THE PROBLEM – Reproduce every line of the data, exactly and without its pictures.

** ENTRIES PROVIDED follows **

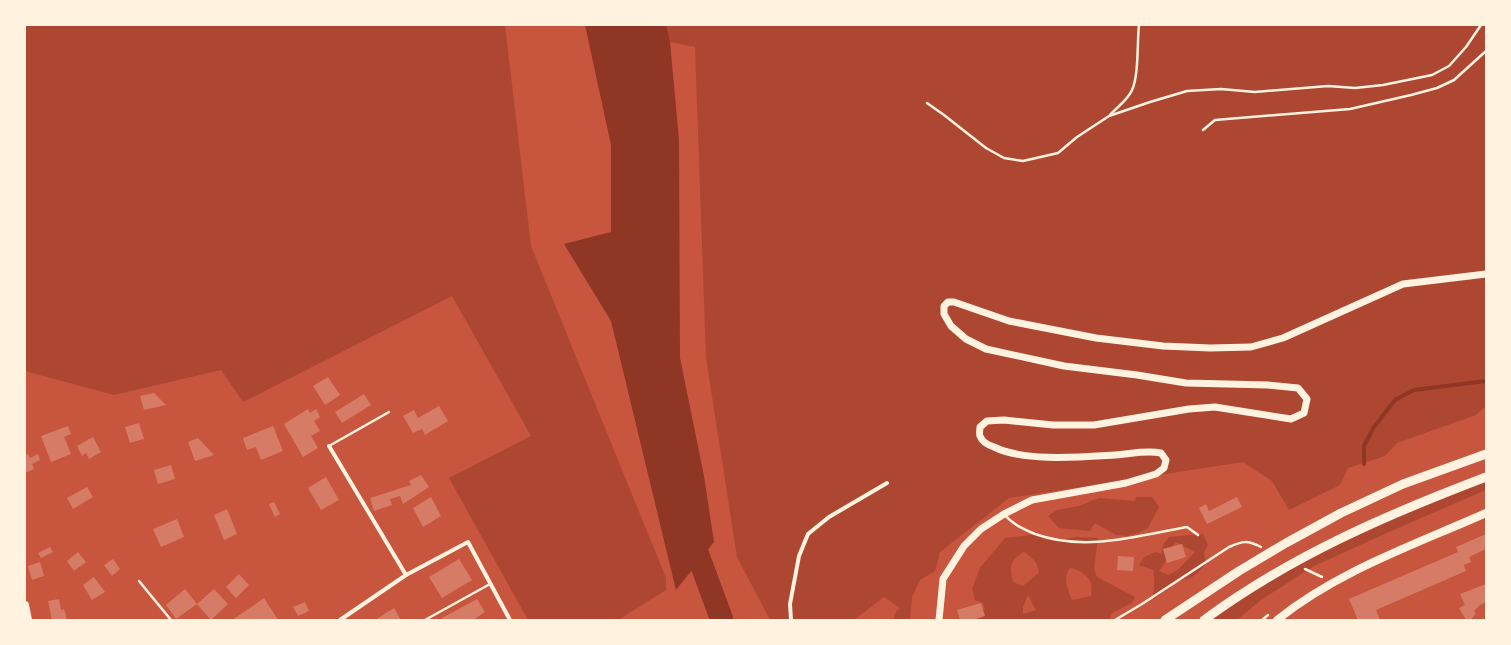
<svg xmlns="http://www.w3.org/2000/svg" width="1511" height="645" font-family="'DejaVu Sans',sans-serif">
<style>
.green{fill:#ae4732;fill-rule:evenodd}
.water{fill:#8f3625}
.lines{fill:none;stroke-linecap:round;stroke-linejoin:round}
.stream{stroke:#8f3625;stroke-width:4}
.river{stroke:#8f3625;stroke-width:23}
.building{fill:#d67c66}
.path{stroke:#fff3e0;stroke-width:2.5}
.service{stroke:#fff3e0;stroke-width:2.5}
.minor{stroke:#fff3e0;stroke-width:4}
.secondary{stroke:#fff3e0;stroke-width:7}
.primary{stroke:#fff3e0;stroke-width:8}
.trunk{stroke:#fff3e0;stroke-width:9}
</style>
<rect width="100%" height="100%" fill="#c8553d"/>
<g class="green">
<path d="M25,25H505L531,246L666,578V590L618,620H528L449,478L531,436L452,296L243,402L221,370L114,395L25,371Z"/>
<path d="M583,25H1486V406L1476,415L1397,443L1385,456L1348,468L1340,485L1289,510L1272,481L1243,462L1009,498L939,553V557L935,571L920,580L912,597L910,620H894C894,614 896,611 900,608L884,597L854,620H770L737,557L706,358L695,47Z"/>
<path d="M1486,477V490L1398,528L1314,566L1261,600L1237,620H1204L1278,571Z"/>
<path d="M1136,497H1152L1159,507L1148,528L1138,533L1127,536L1116,535L1095,523L1090,531L1059,528L1048,516L1057,510L1079,506L1099,498L1135,501Z"/>
<path d="M1038,534L1053,541L1077,537L1098,538L1094,569L1097,577L1135,597L1132,603L1112,613L1109,620H964L970,616L985,609L983,603L975,600L972,589L980,568L1005,538ZM1024,552C1033,558 1038,563 1039,573L1023,586L1013,582C1009,568 1010,559 1024,552ZM1070,568C1079,569 1087,575 1091,583C1092,587 1091,593 1091,596L1072,600C1068,589 1062,578 1070,568ZM1028,595L1036,610L1023,614V607Z"/>
<path d="M1203,534L1208,545L1204,553L1206,563C1196,577 1192,579 1174,581L1170,588L1153,599C1153,589 1156,580 1153,570L1139,565L1144,557L1156,552L1161,554L1163,545L1169,537ZM1176,542L1195,552L1178,570L1168,575L1159,571L1166,561L1167,556L1172,546Z"/>
</g>
<path class="water" d="M585,25H666L670,42L679,140L680,358L704,476L714,542L676,590L611,321L564,244L611,232V145Z"/>
<g class="lines">
<path class="stream" d="M1364,464V446L1374,427L1395,400L1414,390L1486,381"/>
<path class="river" d="M689,531L722,620"/>
</g>
<g class="building">
<path d="M328,377L340,395L325,405L313,386Z"/>
<path d="M154,393L166,405L144,410L140,396Z"/>
<path d="M364,394L371,405L342,423L335,412Z"/>
<path d="M439,406L448,421L425,435L422,429L413,433L403,416L414,410L418,418Z"/>
<path d="M308,409L310,413L316,409L320,417L314,421L320,431L311,436L318,448L303,457L284,424Z"/>
<path d="M139,423L144,439L130,443L125,427Z"/>
<path d="M68,426L71,434L64,437L71,454L51,462L41,436Z"/>
<path d="M273,426L283,451L261,460L256,447L247,450L243,438Z"/>
<path d="M93,437L101,452L89,459L86,453L82,456L77,446Z"/>
<path d="M198,438L214,455L195,461L188,442Z"/>
<path d="M28,454L30,458L38,454L40,460L32,464L34,469L25,473V456Z"/>
<path d="M171,465L175,479L158,484L154,470Z"/>
<path d="M421,475L429,487L403,504L400,496L390,499L392,505L374,511L370,498L411,485L409,481Z"/>
<path d="M326,477L339,500L321,510L308,488Z"/>
<path d="M87,487L93,497L73,509L67,498Z"/>
<path d="M431,497L441,516L423,527L413,508Z"/>
<path d="M1237,497L1242,507L1207,524L1199,508L1206,504L1209,511Z"/>
<path d="M274,502L280,514L275,517L269,504Z"/>
<path d="M227,509L237,534L224,540L214,515Z"/>
<path d="M177,519L184,537L161,547L153,529Z"/>
<path d="M1486,534V549L1469,557L1471,562L1464,565L1466,571L1376,610L1380,620H1358L1349,599L1458,552L1456,547Z"/>
<path d="M1182,544L1186,557L1167,563L1163,549Z"/>
<path d="M50,547L53,552L41,558L38,553Z"/>
<path d="M78,552L86,562L74,571L67,561Z"/>
<path d="M1118,556L1134,557L1133,571L1117,570Z"/>
<path d="M113,559L120,569L112,576L104,565Z"/>
<path d="M459,559L472,580L442,598L429,577Z"/>
<path d="M40,562L44,576L32,580L28,566Z"/>
<path d="M239,574L249,585L236,598L226,587Z"/>
<path d="M94,577L105,592L92,600L83,585Z"/>
<path d="M1486,584V602L1480,605L1474,611L1476,613L1471,620H1466L1459,608L1465,605L1460,594Z"/>
<path d="M185,589L197,604L176,619L166,605Z"/>
<path d="M214,589L228,604L211,620L197,604Z"/>
<path d="M264,598L278,620H232L257,603Z"/>
<path d="M59,599L61,610L64,609L67,620H52L48,601Z"/>
<path d="M477,599L485,612L473,620H443L442,618Z"/>
<path d="M305,602L309,611L298,616L293,607Z"/>
<path d="M981,603L985,616L973,620H960L957,610Z"/>
<path d="M394,608L401,620H375Z"/>
</g>
<g class="lines">
<g class="path">
<path d="M927,103L944,115L986,148L1004,158L1023,161L1058,153L1077,137L1109,116L1150,102L1187,91L1221,89L1255,92L1328,86L1355,88L1383,85L1432,75L1449,66L1466,47L1481,25"/>
<path d="M1110,115C1117,107 1128,100 1132,90C1139,75 1137,42 1139,25"/>
<path d="M1203,130L1215,120L1350,109L1411,95L1437,88L1454,80L1486,51"/>
<path d="M1305,569L1322,577"/>
<path d="M1115,620L1142,604L1229,547C1243,541 1247,540 1261,547"/>
<path d="M1262,620L1268,615"/>
</g>
<g class="service">
<path d="M329,446L389,412"/>
<path d="M1004,514C1012,524 1023,529 1035,534C1085,552 1137,536 1187,527L1198,535"/>
<path d="M139,581L171,620"/>
<path d="M425,620L490,584"/>
</g>
<g class="minor">
<path d="M329,446L406,575"/>
<path d="M340,620L406,575L468,542L510,620"/>
<path d="M791,620L790,604L799,556L808,534L829,517L887,483"/>
</g>
<path class="secondary" d="M939,620L943,579L964,546L981,529L1004,514L1032,500L1126,483L1156,474L1164,468L1166,460L1161,453C1145,450 1131,454 1115,455C1081,457 1024,462 994,447C988,445 982,442 980,436C979,434 980,429 980,427L987,421L1004,420L1053,425H1094L1189,409L1215,407L1291,419L1304,413L1307,399L1298,388L1268,385L1186,383L1137,375L1064,366L986,349L966,339L951,326L944,314V306L948,302H954L1009,321L1096,338L1163,346L1210,348L1251,347L1283,338L1403,284L1486,274"/>
<g class="primary">
<path d="M25,605L28,620"/>
<path d="M1277,620C1338,571 1414,545 1486,513"/>
</g>
<g class="trunk">
<path d="M1165,620L1239,571L1286,543L1341,513L1403,484L1486,454"/>
<path d="M1204,620C1291,556 1386,515 1486,477"/>
</g>
</g>
<rect width="1511" height="645" fill="none" stroke="#fff3e0" stroke-width="52"/>
</svg>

** End of ENTRIES PROVIDED **

EXERCISE ANSWER –
<svg xmlns="http://www.w3.org/2000/svg" width="1511" height="645" font-family="'DejaVu Sans',sans-serif">
<style>
.green{fill:#ae4732;fill-rule:evenodd}
.water{fill:#8f3625}
.lines{fill:none;stroke-linecap:round;stroke-linejoin:round}
.stream{stroke:#8f3625;stroke-width:4}
.river{stroke:#8f3625;stroke-width:23}
.building{fill:#d67c66}
.path{stroke:#fff3e0;stroke-width:2.5}
.service{stroke:#fff3e0;stroke-width:2.5}
.minor{stroke:#fff3e0;stroke-width:4}
.secondary{stroke:#fff3e0;stroke-width:7}
.primary{stroke:#fff3e0;stroke-width:8}
.trunk{stroke:#fff3e0;stroke-width:9}
</style>
<rect width="100%" height="100%" fill="#c8553d"/>
<g class="green">
<path d="M25,25H505L531,246L666,578V590L618,620H528L449,478L531,436L452,296L243,402L221,370L114,395L25,371Z"/>
<path d="M583,25H1486V406L1476,415L1397,443L1385,456L1348,468L1340,485L1289,510L1272,481L1243,462L1009,498L939,553V557L935,571L920,580L912,597L910,620H894C894,614 896,611 900,608L884,597L854,620H770L737,557L706,358L695,47Z"/>
<path d="M1486,477V490L1398,528L1314,566L1261,600L1237,620H1204L1278,571Z"/>
<path d="M1136,497H1152L1159,507L1148,528L1138,533L1127,536L1116,535L1095,523L1090,531L1059,528L1048,516L1057,510L1079,506L1099,498L1135,501Z"/>
<path d="M1038,534L1053,541L1077,537L1098,538L1094,569L1097,577L1135,597L1132,603L1112,613L1109,620H964L970,616L985,609L983,603L975,600L972,589L980,568L1005,538ZM1024,552C1033,558 1038,563 1039,573L1023,586L1013,582C1009,568 1010,559 1024,552ZM1070,568C1079,569 1087,575 1091,583C1092,587 1091,593 1091,596L1072,600C1068,589 1062,578 1070,568ZM1028,595L1036,610L1023,614V607Z"/>
<path d="M1203,534L1208,545L1204,553L1206,563C1196,577 1192,579 1174,581L1170,588L1153,599C1153,589 1156,580 1153,570L1139,565L1144,557L1156,552L1161,554L1163,545L1169,537ZM1176,542L1195,552L1178,570L1168,575L1159,571L1166,561L1167,556L1172,546Z"/>
</g>
<path class="water" d="M585,25H666L670,42L679,140L680,358L704,476L714,542L676,590L611,321L564,244L611,232V145Z"/>
<g class="lines">
<path class="stream" d="M1364,464V446L1374,427L1395,400L1414,390L1486,381"/>
<path class="river" d="M689,531L722,620"/>
</g>
<g class="building">
<path d="M328,377L340,395L325,405L313,386Z"/>
<path d="M154,393L166,405L144,410L140,396Z"/>
<path d="M364,394L371,405L342,423L335,412Z"/>
<path d="M439,406L448,421L425,435L422,429L413,433L403,416L414,410L418,418Z"/>
<path d="M308,409L310,413L316,409L320,417L314,421L320,431L311,436L318,448L303,457L284,424Z"/>
<path d="M139,423L144,439L130,443L125,427Z"/>
<path d="M68,426L71,434L64,437L71,454L51,462L41,436Z"/>
<path d="M273,426L283,451L261,460L256,447L247,450L243,438Z"/>
<path d="M93,437L101,452L89,459L86,453L82,456L77,446Z"/>
<path d="M198,438L214,455L195,461L188,442Z"/>
<path d="M28,454L30,458L38,454L40,460L32,464L34,469L25,473V456Z"/>
<path d="M171,465L175,479L158,484L154,470Z"/>
<path d="M421,475L429,487L403,504L400,496L390,499L392,505L374,511L370,498L411,485L409,481Z"/>
<path d="M326,477L339,500L321,510L308,488Z"/>
<path d="M87,487L93,497L73,509L67,498Z"/>
<path d="M431,497L441,516L423,527L413,508Z"/>
<path d="M1237,497L1242,507L1207,524L1199,508L1206,504L1209,511Z"/>
<path d="M274,502L280,514L275,517L269,504Z"/>
<path d="M227,509L237,534L224,540L214,515Z"/>
<path d="M177,519L184,537L161,547L153,529Z"/>
<path d="M1486,534V549L1469,557L1471,562L1464,565L1466,571L1376,610L1380,620H1358L1349,599L1458,552L1456,547Z"/>
<path d="M1182,544L1186,557L1167,563L1163,549Z"/>
<path d="M50,547L53,552L41,558L38,553Z"/>
<path d="M78,552L86,562L74,571L67,561Z"/>
<path d="M1118,556L1134,557L1133,571L1117,570Z"/>
<path d="M113,559L120,569L112,576L104,565Z"/>
<path d="M459,559L472,580L442,598L429,577Z"/>
<path d="M40,562L44,576L32,580L28,566Z"/>
<path d="M239,574L249,585L236,598L226,587Z"/>
<path d="M94,577L105,592L92,600L83,585Z"/>
<path d="M1486,584V602L1480,605L1474,611L1476,613L1471,620H1466L1459,608L1465,605L1460,594Z"/>
<path d="M185,589L197,604L176,619L166,605Z"/>
<path d="M214,589L228,604L211,620L197,604Z"/>
<path d="M264,598L278,620H232L257,603Z"/>
<path d="M59,599L61,610L64,609L67,620H52L48,601Z"/>
<path d="M477,599L485,612L473,620H443L442,618Z"/>
<path d="M305,602L309,611L298,616L293,607Z"/>
<path d="M981,603L985,616L973,620H960L957,610Z"/>
<path d="M394,608L401,620H375Z"/>
</g>
<g class="lines">
<g class="path">
<path d="M927,103L944,115L986,148L1004,158L1023,161L1058,153L1077,137L1109,116L1150,102L1187,91L1221,89L1255,92L1328,86L1355,88L1383,85L1432,75L1449,66L1466,47L1481,25"/>
<path d="M1110,115C1117,107 1128,100 1132,90C1139,75 1137,42 1139,25"/>
<path d="M1203,130L1215,120L1350,109L1411,95L1437,88L1454,80L1486,51"/>
<path d="M1305,569L1322,577"/>
<path d="M1115,620L1142,604L1229,547C1243,541 1247,540 1261,547"/>
<path d="M1262,620L1268,615"/>
</g>
<g class="service">
<path d="M329,446L389,412"/>
<path d="M1004,514C1012,524 1023,529 1035,534C1085,552 1137,536 1187,527L1198,535"/>
<path d="M139,581L171,620"/>
<path d="M425,620L490,584"/>
</g>
<g class="minor">
<path d="M329,446L406,575"/>
<path d="M340,620L406,575L468,542L510,620"/>
<path d="M791,620L790,604L799,556L808,534L829,517L887,483"/>
</g>
<path class="secondary" d="M939,620L943,579L964,546L981,529L1004,514L1032,500L1126,483L1156,474L1164,468L1166,460L1161,453C1145,450 1131,454 1115,455C1081,457 1024,462 994,447C988,445 982,442 980,436C979,434 980,429 980,427L987,421L1004,420L1053,425H1094L1189,409L1215,407L1291,419L1304,413L1307,399L1298,388L1268,385L1186,383L1137,375L1064,366L986,349L966,339L951,326L944,314V306L948,302H954L1009,321L1096,338L1163,346L1210,348L1251,347L1283,338L1403,284L1486,274"/>
<g class="primary">
<path d="M25,605L28,620"/>
<path d="M1277,620C1338,571 1414,545 1486,513"/>
</g>
<g class="trunk">
<path d="M1165,620L1239,571L1286,543L1341,513L1403,484L1486,454"/>
<path d="M1204,620C1291,556 1386,515 1486,477"/>
</g>
</g>
<rect width="1511" height="645" fill="none" stroke="#fff3e0" stroke-width="52"/>
</svg>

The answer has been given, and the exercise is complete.